DATA FOR PROCESSING section start
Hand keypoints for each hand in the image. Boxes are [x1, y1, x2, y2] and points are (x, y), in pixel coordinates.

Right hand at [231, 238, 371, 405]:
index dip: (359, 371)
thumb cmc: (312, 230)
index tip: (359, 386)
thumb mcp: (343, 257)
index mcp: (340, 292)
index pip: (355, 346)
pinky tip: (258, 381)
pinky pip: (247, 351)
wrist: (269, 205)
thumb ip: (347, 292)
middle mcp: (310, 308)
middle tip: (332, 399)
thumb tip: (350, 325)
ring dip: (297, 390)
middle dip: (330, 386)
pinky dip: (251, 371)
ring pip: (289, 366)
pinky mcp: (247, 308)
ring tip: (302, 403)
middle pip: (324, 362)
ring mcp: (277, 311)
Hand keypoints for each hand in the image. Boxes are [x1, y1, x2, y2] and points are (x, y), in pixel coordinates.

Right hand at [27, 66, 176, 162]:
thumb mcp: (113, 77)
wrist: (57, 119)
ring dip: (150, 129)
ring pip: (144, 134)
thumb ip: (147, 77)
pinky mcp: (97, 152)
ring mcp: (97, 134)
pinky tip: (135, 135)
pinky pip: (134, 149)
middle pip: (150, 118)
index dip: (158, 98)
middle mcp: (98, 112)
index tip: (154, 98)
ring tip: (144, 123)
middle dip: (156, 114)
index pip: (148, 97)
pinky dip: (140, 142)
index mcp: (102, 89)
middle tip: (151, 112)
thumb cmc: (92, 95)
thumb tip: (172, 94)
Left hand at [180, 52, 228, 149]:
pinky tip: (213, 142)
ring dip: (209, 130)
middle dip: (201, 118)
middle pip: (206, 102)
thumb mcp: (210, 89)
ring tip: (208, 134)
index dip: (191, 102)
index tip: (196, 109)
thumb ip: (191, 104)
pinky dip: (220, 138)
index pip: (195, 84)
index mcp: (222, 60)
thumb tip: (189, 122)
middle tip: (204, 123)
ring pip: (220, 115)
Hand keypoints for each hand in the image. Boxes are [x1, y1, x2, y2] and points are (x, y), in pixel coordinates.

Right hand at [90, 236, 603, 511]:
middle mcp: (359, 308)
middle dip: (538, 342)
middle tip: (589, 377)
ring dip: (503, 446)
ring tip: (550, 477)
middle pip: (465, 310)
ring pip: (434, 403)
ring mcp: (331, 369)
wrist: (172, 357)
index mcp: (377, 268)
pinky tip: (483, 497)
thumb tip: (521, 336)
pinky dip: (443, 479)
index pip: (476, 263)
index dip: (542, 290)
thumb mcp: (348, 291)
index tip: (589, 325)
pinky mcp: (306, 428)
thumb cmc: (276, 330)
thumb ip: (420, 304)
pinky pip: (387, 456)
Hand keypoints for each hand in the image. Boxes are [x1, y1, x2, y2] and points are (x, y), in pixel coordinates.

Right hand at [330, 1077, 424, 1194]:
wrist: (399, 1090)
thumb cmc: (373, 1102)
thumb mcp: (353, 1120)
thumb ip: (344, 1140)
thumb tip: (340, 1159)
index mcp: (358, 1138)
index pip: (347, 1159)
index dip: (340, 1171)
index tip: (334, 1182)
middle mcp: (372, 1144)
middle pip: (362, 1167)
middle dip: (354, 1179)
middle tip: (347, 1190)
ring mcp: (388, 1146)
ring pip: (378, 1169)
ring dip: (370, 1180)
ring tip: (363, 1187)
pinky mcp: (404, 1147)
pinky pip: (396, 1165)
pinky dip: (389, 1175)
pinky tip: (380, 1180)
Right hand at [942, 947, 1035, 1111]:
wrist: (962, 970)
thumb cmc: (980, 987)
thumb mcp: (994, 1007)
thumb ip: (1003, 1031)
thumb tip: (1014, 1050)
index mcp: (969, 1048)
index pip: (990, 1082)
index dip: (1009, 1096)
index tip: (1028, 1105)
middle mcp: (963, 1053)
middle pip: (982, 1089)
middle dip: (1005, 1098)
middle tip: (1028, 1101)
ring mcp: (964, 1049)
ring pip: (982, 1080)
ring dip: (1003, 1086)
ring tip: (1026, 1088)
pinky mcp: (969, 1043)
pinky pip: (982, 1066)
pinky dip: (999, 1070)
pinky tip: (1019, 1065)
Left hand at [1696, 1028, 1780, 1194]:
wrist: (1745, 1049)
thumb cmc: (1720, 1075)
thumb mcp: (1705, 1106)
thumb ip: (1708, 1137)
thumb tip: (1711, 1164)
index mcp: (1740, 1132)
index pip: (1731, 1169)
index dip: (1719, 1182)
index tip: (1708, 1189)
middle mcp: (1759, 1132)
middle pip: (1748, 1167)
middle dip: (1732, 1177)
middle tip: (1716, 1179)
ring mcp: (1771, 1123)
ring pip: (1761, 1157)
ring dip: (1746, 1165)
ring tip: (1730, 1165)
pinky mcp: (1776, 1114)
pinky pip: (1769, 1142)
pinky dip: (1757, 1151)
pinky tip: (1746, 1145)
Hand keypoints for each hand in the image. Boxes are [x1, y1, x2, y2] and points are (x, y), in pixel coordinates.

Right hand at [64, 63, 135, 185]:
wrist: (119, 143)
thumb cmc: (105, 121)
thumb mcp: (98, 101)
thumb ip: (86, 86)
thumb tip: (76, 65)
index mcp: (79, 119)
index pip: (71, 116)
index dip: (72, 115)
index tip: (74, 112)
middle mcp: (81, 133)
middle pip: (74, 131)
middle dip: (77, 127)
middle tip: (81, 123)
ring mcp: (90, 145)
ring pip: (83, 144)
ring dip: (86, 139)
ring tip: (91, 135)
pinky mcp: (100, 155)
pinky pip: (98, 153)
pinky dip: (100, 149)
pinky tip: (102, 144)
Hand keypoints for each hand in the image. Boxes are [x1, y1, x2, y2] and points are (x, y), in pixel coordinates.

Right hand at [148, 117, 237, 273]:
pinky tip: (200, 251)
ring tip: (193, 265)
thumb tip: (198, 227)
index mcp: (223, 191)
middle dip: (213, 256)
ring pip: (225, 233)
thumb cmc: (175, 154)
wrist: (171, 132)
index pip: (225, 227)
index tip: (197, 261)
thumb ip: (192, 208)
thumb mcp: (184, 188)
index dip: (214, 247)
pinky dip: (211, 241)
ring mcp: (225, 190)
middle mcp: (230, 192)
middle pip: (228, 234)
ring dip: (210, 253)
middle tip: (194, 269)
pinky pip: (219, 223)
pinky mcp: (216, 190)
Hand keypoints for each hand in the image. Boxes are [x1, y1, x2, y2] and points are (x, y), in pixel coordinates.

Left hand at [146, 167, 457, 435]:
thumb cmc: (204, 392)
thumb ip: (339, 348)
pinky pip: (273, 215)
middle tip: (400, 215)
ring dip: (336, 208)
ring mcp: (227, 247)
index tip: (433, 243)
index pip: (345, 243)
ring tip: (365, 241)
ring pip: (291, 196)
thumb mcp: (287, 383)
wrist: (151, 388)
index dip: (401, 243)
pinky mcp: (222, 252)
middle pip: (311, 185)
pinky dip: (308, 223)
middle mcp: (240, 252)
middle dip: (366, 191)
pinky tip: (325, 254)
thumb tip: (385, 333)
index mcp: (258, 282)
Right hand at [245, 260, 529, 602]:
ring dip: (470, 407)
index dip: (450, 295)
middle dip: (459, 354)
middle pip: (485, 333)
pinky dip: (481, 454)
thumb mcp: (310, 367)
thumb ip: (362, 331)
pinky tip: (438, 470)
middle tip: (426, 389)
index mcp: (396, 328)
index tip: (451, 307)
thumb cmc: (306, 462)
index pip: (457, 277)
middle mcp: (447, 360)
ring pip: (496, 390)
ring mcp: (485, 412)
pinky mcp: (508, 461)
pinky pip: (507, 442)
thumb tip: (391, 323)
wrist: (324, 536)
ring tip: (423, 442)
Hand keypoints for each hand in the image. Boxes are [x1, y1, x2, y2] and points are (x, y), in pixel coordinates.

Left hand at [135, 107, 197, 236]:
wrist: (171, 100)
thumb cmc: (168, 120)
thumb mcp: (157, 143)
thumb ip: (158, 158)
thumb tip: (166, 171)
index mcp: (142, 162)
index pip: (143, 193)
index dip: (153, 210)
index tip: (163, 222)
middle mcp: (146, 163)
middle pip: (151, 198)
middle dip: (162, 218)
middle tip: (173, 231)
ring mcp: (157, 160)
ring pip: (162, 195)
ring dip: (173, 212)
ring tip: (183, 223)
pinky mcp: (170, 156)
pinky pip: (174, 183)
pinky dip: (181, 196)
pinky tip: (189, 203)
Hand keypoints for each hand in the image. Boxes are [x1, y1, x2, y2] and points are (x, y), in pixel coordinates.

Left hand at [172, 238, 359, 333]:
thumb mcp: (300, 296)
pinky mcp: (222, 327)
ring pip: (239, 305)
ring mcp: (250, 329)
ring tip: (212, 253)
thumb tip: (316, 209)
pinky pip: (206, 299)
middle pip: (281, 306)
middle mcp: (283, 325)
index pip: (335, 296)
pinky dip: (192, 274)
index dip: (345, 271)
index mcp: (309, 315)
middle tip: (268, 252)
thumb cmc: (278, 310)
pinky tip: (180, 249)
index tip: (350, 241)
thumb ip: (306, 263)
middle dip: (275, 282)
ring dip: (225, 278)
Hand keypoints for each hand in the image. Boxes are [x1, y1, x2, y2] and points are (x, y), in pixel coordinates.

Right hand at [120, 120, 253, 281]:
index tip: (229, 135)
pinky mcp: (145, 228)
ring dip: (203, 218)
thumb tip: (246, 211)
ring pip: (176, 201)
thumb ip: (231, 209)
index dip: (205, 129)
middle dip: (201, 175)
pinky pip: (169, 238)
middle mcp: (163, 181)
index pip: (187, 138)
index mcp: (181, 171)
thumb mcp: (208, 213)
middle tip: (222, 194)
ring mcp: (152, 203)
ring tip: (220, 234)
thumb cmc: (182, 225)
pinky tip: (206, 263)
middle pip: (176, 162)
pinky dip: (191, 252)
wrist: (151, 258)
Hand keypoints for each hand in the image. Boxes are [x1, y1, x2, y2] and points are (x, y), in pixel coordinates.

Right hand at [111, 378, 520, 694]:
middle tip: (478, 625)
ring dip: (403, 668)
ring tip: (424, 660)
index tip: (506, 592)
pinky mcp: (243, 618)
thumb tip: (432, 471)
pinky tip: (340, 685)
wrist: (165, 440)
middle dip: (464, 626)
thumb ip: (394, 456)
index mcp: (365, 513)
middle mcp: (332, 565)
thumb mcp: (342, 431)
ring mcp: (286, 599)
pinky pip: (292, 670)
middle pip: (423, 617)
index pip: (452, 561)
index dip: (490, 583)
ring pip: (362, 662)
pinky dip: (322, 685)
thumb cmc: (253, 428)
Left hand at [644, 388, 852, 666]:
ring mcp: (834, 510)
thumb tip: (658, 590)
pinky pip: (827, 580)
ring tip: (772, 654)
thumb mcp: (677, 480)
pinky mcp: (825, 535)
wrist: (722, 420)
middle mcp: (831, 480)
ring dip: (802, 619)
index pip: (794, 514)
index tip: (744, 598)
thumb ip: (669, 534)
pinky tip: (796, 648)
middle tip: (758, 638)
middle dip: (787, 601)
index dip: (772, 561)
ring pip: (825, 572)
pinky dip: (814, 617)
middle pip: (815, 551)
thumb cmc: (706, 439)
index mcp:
DATA FOR PROCESSING section end
■ **TASK DETAILS**:
Of the entries listed above, reproduce only the lines starting at the line containing "middle mcp: (98, 112)" and ending at the line containing "middle dip: (538, 342)". Include both, exactly as they stand.

■ **COMPLETED TASK**:
middle mcp: (98, 112)
index tip: (154, 98)
ring tip: (144, 123)
middle dip: (156, 114)
index pip: (148, 97)
pinky dip: (140, 142)
index mcp: (102, 89)
middle tip: (151, 112)
thumb cmc: (92, 95)
thumb tip: (172, 94)
Left hand at [180, 52, 228, 149]:
pinky tip: (213, 142)
ring dip: (209, 130)
middle dip: (201, 118)
middle pip: (206, 102)
thumb mcp: (210, 89)
ring tip: (208, 134)
index dip: (191, 102)
index tip: (196, 109)
thumb ip: (191, 104)
pinky dip: (220, 138)
index pip: (195, 84)
index mcp: (222, 60)
thumb tip: (189, 122)
middle tip: (204, 123)
ring pip: (220, 115)
Hand keypoints for each hand in the image. Boxes are [x1, y1, x2, y2] and points are (x, y), in pixel coordinates.

Right hand at [90, 236, 603, 511]:
middle mcp: (359, 308)
middle dip: (538, 342)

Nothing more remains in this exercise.